Однако иногда находились и другие способы для развода. Военный министр генерал Сухомлинов использовал силы и средства спецслужб, чтобы развести свою возлюбленную Елену Бутович с мужем. Агенты охранки нашли среди служащих гостиницы в Ницце, где останавливался Бутович с гувернанткой и детьми, алкоголика, который под присягой показал, что между главой семьи и гувернанткой существовала любовная связь. Когда обман выявился, свидетель при странных обстоятельствах погиб, а дело приобрело скандальный оттенок и долго обсуждалось в газетах и Думе. В итоге оказалось, что в бракоразводных делах министру кроме русских агентов помогали еще и германские. Так что он был осужден по делу о шпионаже.
Не стоило пренебрегать и возможностями науки — в начале XX века медицинские светила разработали целую теорию психологической неспособности к сожительству, активно и небезуспешно добиваясь ее признания светскими и духовными властями. Признание ее в качестве причины для развода намечалось на конец 1917 года. Но революция сделала все эти изыскания бессмысленными.

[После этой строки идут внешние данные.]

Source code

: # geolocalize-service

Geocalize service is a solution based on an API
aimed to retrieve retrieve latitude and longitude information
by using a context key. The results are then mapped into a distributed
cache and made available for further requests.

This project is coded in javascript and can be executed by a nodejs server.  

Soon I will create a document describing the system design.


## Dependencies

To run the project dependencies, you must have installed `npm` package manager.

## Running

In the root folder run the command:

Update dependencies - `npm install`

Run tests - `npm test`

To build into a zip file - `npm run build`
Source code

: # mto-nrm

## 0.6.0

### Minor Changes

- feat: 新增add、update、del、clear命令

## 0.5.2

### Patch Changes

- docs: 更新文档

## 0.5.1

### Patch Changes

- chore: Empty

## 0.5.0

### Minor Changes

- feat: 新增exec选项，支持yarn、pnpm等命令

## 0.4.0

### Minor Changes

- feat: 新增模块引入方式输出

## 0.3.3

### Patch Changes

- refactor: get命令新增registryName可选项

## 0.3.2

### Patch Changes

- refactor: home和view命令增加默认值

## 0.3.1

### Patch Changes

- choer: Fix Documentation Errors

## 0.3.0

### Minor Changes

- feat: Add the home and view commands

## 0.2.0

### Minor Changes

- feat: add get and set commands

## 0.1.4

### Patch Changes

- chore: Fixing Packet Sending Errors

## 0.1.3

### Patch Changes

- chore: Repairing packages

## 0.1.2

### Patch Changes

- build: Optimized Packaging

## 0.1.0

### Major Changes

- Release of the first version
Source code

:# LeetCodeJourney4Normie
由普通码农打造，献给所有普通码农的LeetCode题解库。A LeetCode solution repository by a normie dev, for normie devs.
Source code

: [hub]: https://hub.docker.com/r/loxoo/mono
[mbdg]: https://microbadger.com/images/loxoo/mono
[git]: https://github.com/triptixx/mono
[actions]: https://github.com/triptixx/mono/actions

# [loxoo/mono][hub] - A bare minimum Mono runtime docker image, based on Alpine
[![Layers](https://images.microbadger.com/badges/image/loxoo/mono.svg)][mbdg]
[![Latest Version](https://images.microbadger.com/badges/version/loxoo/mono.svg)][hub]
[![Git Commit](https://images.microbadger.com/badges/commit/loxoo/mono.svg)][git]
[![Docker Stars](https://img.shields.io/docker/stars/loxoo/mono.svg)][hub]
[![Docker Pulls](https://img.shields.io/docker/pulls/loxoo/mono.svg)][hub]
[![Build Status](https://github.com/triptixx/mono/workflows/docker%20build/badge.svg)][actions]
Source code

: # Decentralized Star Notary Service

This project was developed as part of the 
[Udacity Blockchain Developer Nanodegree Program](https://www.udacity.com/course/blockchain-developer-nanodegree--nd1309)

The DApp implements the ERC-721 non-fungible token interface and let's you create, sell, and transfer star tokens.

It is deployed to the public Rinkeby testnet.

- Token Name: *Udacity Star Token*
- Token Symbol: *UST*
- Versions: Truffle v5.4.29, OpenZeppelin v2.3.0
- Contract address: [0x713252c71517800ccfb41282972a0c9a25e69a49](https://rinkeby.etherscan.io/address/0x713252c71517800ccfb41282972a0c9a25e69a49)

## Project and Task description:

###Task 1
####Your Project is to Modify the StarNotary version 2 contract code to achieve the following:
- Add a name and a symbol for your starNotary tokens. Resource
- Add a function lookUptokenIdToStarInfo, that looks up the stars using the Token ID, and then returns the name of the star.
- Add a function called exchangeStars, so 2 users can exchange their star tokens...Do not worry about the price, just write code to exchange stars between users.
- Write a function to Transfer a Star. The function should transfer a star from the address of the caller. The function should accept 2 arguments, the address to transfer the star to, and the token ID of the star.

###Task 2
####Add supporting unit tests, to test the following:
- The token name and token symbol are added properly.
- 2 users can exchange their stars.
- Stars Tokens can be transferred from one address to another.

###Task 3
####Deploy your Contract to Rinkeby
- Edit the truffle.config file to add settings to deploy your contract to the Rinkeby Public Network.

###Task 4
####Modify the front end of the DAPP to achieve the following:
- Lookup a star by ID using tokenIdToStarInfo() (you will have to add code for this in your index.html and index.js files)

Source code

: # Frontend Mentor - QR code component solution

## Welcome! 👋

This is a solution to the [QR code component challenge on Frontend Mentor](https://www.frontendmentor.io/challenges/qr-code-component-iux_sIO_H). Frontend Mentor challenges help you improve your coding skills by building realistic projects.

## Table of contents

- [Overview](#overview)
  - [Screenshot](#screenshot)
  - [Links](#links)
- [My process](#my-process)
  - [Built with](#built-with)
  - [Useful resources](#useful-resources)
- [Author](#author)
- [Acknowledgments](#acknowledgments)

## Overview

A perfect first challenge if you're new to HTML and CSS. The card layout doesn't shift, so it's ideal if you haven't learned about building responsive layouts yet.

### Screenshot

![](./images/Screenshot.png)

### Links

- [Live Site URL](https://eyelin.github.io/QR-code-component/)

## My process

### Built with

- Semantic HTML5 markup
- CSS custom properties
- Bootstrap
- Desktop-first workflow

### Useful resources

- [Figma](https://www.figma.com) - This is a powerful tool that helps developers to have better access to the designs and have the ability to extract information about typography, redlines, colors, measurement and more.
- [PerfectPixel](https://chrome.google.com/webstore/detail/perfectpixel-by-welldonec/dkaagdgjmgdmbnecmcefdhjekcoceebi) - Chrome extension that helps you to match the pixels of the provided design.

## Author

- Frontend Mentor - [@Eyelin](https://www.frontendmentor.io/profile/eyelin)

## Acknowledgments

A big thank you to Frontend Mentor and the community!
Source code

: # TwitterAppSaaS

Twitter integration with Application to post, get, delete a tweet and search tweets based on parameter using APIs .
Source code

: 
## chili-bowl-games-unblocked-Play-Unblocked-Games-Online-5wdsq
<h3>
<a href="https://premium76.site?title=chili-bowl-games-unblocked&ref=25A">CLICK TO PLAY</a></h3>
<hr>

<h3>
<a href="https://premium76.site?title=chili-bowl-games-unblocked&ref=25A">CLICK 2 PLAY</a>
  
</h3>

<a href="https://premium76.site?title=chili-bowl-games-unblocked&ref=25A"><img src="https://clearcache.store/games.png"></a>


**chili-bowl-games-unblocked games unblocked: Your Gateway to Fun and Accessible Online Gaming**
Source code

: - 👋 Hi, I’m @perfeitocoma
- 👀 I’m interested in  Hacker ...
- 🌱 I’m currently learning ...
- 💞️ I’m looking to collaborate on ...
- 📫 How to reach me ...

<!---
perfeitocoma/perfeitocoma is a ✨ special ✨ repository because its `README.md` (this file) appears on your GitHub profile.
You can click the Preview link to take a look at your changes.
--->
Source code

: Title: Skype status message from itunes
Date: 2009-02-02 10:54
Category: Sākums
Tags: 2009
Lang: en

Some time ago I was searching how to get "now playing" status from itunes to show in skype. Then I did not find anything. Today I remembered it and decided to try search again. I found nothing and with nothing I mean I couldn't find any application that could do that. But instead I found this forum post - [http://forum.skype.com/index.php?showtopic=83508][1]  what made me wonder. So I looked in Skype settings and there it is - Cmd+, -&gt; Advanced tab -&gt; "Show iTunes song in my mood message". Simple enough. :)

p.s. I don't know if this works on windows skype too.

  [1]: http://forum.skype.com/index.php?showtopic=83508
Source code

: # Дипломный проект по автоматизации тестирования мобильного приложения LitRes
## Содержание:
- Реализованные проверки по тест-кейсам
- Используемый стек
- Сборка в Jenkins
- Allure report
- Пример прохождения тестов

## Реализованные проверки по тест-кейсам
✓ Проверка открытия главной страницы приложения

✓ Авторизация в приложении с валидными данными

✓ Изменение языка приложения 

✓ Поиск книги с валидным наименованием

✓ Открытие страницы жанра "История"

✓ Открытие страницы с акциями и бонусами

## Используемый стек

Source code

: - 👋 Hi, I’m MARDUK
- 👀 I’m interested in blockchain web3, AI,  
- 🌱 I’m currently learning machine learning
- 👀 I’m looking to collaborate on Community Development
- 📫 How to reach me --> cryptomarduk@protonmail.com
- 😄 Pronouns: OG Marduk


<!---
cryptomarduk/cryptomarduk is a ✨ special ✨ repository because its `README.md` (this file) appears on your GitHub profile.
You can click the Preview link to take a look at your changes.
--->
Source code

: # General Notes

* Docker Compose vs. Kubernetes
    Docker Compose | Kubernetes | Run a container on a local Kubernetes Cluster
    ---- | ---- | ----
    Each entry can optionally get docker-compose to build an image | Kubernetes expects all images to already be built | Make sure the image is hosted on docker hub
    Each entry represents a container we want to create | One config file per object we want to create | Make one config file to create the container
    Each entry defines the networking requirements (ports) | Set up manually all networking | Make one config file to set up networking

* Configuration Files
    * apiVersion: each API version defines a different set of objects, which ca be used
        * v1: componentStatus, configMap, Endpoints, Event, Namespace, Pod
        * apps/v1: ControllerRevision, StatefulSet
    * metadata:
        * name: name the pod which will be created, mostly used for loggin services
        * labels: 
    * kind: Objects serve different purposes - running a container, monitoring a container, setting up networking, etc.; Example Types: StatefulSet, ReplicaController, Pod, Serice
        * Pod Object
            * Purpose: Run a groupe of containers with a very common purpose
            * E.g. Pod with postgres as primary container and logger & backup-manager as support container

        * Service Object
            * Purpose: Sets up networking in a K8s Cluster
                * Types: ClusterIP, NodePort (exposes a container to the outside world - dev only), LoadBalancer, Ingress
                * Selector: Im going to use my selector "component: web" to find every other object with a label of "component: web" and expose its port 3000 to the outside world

Большевики объявили свободу развода, против чего поначалу выступили крестьяне. Но довольно скоро они оценили все преимущества нового законодательства. Отделив от общего хозяйства почти без имущества сыновей, сметливые земледельцы в конце зимы женили их на работящих девицах из отдаленных деревень. А после сбора урожая добры молодцы легко, по одному заявлению расставались с бесплатными для хозяйства и приятными для личной жизни работницами, которым при разделе несуществующего имущества "мужей" не доставалось ничего. Так что разводы как имели отечественную специфику, так и продолжают ее иметь.